§ TO-DO ITEM
Rewrite the data from the line containing "50.4,g is written." through the line containing "Reading: 70,kPa", replacing every "pull" with "extract" and leaving all other text unchanged.

§ Saved entries
[Start of Attachment]

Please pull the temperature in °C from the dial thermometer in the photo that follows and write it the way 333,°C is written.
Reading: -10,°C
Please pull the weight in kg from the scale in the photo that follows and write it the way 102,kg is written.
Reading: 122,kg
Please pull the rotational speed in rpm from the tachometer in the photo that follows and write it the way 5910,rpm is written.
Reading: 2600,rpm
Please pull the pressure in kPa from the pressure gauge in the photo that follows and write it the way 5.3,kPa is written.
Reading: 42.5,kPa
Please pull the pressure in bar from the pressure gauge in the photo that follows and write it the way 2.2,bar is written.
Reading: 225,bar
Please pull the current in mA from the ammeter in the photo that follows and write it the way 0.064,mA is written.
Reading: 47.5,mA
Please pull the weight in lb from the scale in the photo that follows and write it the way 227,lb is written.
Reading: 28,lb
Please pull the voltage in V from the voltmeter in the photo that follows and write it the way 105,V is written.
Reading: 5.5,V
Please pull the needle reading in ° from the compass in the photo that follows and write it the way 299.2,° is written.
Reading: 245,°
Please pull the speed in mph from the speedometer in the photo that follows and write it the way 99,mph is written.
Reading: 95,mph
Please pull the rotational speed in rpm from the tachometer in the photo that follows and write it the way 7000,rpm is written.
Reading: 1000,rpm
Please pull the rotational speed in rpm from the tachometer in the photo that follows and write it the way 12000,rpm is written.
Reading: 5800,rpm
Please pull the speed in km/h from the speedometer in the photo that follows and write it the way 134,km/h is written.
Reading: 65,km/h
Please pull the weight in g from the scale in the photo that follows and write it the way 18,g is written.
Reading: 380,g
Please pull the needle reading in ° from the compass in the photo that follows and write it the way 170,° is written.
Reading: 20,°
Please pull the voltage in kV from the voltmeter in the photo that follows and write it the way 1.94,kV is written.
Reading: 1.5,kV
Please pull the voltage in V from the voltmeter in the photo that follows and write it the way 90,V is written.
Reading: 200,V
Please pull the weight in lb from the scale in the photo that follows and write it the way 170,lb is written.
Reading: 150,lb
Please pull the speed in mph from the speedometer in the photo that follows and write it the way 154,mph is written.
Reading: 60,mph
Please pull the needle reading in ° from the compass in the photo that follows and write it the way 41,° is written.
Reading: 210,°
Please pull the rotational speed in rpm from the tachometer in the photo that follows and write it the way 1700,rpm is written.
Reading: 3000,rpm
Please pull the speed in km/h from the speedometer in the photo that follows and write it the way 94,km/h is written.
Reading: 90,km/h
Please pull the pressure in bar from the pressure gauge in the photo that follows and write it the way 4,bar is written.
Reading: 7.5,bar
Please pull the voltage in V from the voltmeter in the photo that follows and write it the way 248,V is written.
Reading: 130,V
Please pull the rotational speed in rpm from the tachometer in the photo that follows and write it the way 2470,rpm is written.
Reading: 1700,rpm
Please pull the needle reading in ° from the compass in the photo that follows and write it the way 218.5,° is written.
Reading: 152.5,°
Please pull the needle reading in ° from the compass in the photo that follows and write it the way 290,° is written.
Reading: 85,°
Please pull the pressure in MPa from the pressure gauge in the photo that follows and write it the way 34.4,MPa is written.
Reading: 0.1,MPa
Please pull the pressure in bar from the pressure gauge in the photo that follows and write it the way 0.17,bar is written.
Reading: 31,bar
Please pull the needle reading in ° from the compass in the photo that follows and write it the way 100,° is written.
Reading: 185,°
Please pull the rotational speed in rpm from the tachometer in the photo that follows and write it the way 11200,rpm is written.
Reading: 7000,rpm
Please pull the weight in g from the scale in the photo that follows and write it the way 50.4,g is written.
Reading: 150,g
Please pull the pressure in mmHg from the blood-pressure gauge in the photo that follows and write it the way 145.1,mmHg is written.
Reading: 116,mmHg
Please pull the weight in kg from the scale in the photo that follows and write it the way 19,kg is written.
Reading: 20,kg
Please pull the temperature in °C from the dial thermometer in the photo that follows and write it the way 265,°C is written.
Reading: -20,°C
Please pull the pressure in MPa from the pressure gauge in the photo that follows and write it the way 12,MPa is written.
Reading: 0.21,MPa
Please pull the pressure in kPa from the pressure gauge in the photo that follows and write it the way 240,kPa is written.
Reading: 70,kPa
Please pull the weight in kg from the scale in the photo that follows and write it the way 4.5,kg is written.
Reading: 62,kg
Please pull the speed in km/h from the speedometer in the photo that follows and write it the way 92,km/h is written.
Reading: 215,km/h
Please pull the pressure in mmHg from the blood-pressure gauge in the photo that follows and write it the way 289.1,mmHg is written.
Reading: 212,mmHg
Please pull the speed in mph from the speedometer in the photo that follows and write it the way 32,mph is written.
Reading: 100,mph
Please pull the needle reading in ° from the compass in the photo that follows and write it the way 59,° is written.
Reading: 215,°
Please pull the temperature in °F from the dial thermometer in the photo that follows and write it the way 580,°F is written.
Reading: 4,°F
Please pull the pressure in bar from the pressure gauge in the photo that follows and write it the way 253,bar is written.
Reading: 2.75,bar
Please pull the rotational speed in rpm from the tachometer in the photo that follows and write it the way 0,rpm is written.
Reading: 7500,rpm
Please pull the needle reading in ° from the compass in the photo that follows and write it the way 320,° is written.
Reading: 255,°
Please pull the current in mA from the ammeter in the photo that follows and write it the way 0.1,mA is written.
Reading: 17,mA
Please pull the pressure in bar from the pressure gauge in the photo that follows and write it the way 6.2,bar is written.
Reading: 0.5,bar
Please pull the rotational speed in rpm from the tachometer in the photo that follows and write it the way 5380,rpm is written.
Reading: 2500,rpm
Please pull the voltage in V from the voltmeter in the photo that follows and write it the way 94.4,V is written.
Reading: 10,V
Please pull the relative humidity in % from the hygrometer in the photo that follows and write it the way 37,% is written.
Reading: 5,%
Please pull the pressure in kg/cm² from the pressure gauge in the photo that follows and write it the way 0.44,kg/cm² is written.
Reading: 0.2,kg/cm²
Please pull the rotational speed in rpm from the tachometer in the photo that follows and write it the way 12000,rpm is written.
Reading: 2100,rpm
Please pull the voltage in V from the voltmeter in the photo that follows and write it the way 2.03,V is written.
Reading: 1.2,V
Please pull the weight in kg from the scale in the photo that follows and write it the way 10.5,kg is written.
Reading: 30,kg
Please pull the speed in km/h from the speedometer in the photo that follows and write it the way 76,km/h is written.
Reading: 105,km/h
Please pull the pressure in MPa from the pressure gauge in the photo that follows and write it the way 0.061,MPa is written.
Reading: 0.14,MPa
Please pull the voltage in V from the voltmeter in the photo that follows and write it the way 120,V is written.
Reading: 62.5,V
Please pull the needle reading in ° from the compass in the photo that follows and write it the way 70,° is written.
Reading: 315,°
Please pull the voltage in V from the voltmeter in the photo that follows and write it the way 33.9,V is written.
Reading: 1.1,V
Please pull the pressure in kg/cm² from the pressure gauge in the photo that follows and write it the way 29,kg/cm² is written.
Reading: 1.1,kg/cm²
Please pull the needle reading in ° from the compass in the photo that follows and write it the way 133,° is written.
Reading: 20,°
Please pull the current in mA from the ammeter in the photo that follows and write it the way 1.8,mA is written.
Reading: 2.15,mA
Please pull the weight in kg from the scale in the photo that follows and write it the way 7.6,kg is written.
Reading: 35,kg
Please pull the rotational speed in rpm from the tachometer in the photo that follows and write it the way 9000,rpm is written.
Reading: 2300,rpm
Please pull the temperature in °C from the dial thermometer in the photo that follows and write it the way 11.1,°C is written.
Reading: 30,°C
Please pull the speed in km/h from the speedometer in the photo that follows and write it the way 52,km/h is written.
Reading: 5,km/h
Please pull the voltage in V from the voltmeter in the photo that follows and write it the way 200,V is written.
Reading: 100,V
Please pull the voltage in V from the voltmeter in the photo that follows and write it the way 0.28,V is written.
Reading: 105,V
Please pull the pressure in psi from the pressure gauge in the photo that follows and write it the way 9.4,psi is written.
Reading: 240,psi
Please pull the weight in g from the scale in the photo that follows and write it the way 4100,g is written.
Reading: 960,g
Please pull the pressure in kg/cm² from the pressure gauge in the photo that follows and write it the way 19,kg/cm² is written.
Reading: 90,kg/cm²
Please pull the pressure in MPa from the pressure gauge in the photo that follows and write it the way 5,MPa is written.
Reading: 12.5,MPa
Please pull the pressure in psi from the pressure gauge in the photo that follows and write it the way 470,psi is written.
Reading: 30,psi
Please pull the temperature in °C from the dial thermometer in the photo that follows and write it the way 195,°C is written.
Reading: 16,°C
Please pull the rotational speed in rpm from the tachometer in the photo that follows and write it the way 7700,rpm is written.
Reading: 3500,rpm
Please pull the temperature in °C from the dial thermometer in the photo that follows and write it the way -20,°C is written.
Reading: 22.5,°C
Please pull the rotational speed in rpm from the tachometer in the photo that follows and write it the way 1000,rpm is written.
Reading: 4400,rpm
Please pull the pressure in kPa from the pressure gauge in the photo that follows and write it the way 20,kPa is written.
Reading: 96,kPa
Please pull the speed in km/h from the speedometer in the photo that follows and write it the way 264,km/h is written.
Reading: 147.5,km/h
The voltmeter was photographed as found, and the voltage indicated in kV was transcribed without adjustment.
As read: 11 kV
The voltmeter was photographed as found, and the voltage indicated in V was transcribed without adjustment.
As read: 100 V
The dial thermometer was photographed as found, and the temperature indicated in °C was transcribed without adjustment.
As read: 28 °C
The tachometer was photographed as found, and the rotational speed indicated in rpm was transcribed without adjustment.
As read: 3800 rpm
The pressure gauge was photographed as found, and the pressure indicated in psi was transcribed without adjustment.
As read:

[End of Attachment]

§ TASK SOLUTION
Please extract the weight in g from the scale in the photo that follows and write it the way 50.4,g is written.
Reading: 150,g
Please extract the pressure in mmHg from the blood-pressure gauge in the photo that follows and write it the way 145.1,mmHg is written.
Reading: 116,mmHg
Please extract the weight in kg from the scale in the photo that follows and write it the way 19,kg is written.
Reading: 20,kg
Please extract the temperature in °C from the dial thermometer in the photo that follows and write it the way 265,°C is written.
Reading: -20,°C
Please extract the pressure in MPa from the pressure gauge in the photo that follows and write it the way 12,MPa is written.
Reading: 0.21,MPa
Please extract the pressure in kPa from the pressure gauge in the photo that follows and write it the way 240,kPa is written.
Reading: 70,kPa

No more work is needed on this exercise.